Q) I’d like to set up a brackish biotope for bumblebee gobies. How many could I keep in a 60 l set-up and what food should I offer them? What’s the best way to furnish the tank to best resemble their natural environment?

PAULA SPENCER, VIA EMAIL

A) NEALE MONKS RESPONDS: The idea that bumblebee gobies are brackish water fish is only partly true. Identifying these gobies is notoriously difficult, and as one goby taxonomist has put it to me, the only thing you can be sure of with bumblebee gobies is that you won’t have the species usually described in aquarium books! This species, usually called Brachygobius xanthozona (though more correctly described as Hypogymnogobius xanthozona), is extremely rare and hardly exists even in museum collections, let along tropical fish tanks.

In fact the most common species in the UK trade is probably Brachygobius doriae, although other species do get shipped. B. doriae is found across Indonesia and Malaysia, where it inhabits coastal creeks and streams, sometimes in brackish water and sometimes in fresh. In freshwater habitats it can be found in even quite soft and even acidic water conditions. With that said, aquarists generally find they do best in either neutral to slightly hard freshwater, or else slightly brackish water with a specific gravity around 1.002-1.003.

Bumblebee gobies can be difficult to feed and generally prefer live foods such as brine shrimp, often needing to be weaned onto frozen alternatives like bloodworm. While this doesn’t take long, even when taking frozen foods they’re slow feeders, and therefore compete badly with more active tankmates. The best tank for Brachygobius is one where they’re kept alone, but if you must choose tankmates, select species that won’t compete for food. Wrestling halfbeaks (Dermogenys spp.) are an obvious choice. Since halfbeaks find it difficult to take food from the substrate, there should be little competition between the two species. Coming from the same part of the world and inhabiting similar environments, their water chemistry requirements are also a match, both doing well in either moderately hard freshwater or low-end brackish conditions. It’s good to have the option of adding salt even if you set the tank up as a freshwater system to begin with. That way, if you find your fish looking a little off-colour, you can add some brackish water to the system and they should perk right up. Slightly brackish conditions will also do a good job of inhibiting many parasites (including whitespot) while also allowing brine shrimp to stay alive long enough for your fish to eat them.

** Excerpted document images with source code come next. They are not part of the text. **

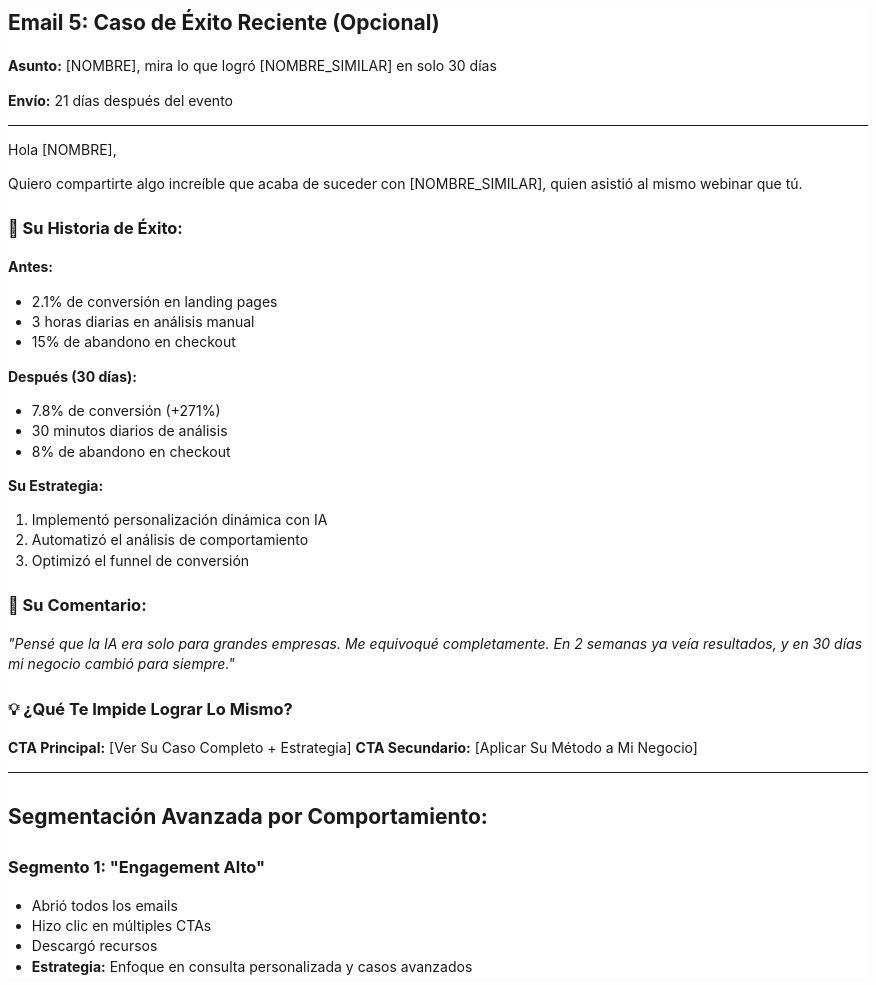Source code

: 
## Email 5: Caso de Éxito Reciente (Opcional)
**Asunto:** [NOMBRE], mira lo que logró [NOMBRE_SIMILAR] en solo 30 días

**Envío:** 21 días después del evento

---

Hola [NOMBRE],

Quiero compartirte algo increíble que acaba de suceder con [NOMBRE_SIMILAR], quien asistió al mismo webinar que tú.


### 🚀 Su Historia de Éxito:

**Antes:**
- 2.1% de conversión en landing pages
- 3 horas diarias en análisis manual
- 15% de abandono en checkout

**Después (30 días):**
- 7.8% de conversión (+271%)
- 30 minutos diarios de análisis
- 8% de abandono en checkout

**Su Estrategia:**
1. Implementó personalización dinámica con IA
2. Automatizó el análisis de comportamiento
3. Optimizó el funnel de conversión


### 🎯 Su Comentario:

*"Pensé que la IA era solo para grandes empresas. Me equivoqué completamente. En 2 semanas ya veía resultados, y en 30 días mi negocio cambió para siempre."*


### 💡 ¿Qué Te Impide Lograr Lo Mismo?

**CTA Principal:** [Ver Su Caso Completo + Estrategia]
**CTA Secundario:** [Aplicar Su Método a Mi Negocio]

---


## Segmentación Avanzada por Comportamiento:


### Segmento 1: "Engagement Alto"
- Abrió todos los emails
- Hizo clic en múltiples CTAs
- Descargó recursos
- **Estrategia:** Enfoque en consulta personalizada y casos avanzados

So far as the environment goes, these are fish that inhabit shallow streams in rainforests and elsewhere. Submerse vegetation is uncommon, and the water is often silty or stained with peat. Being territorial, the males need definite hiding places which they’ll use either for spawning or to escape from other males. Bogwood roots, coconut shell caves and leaf litter should all work fine, with a silica sand substrate (or a dark volcanic sand if you prefer). There are all sorts of Southeast Asian plants that would be appropriate, but Cryptocoryne ciliata is not only native to this part of the world, but would be able to handle slightly saline conditions. It does get a bit big though, so if you wanted smaller plants rather than one or two big specimens, Cryptocoryne wendtii handles slightly brackish water with aplomb.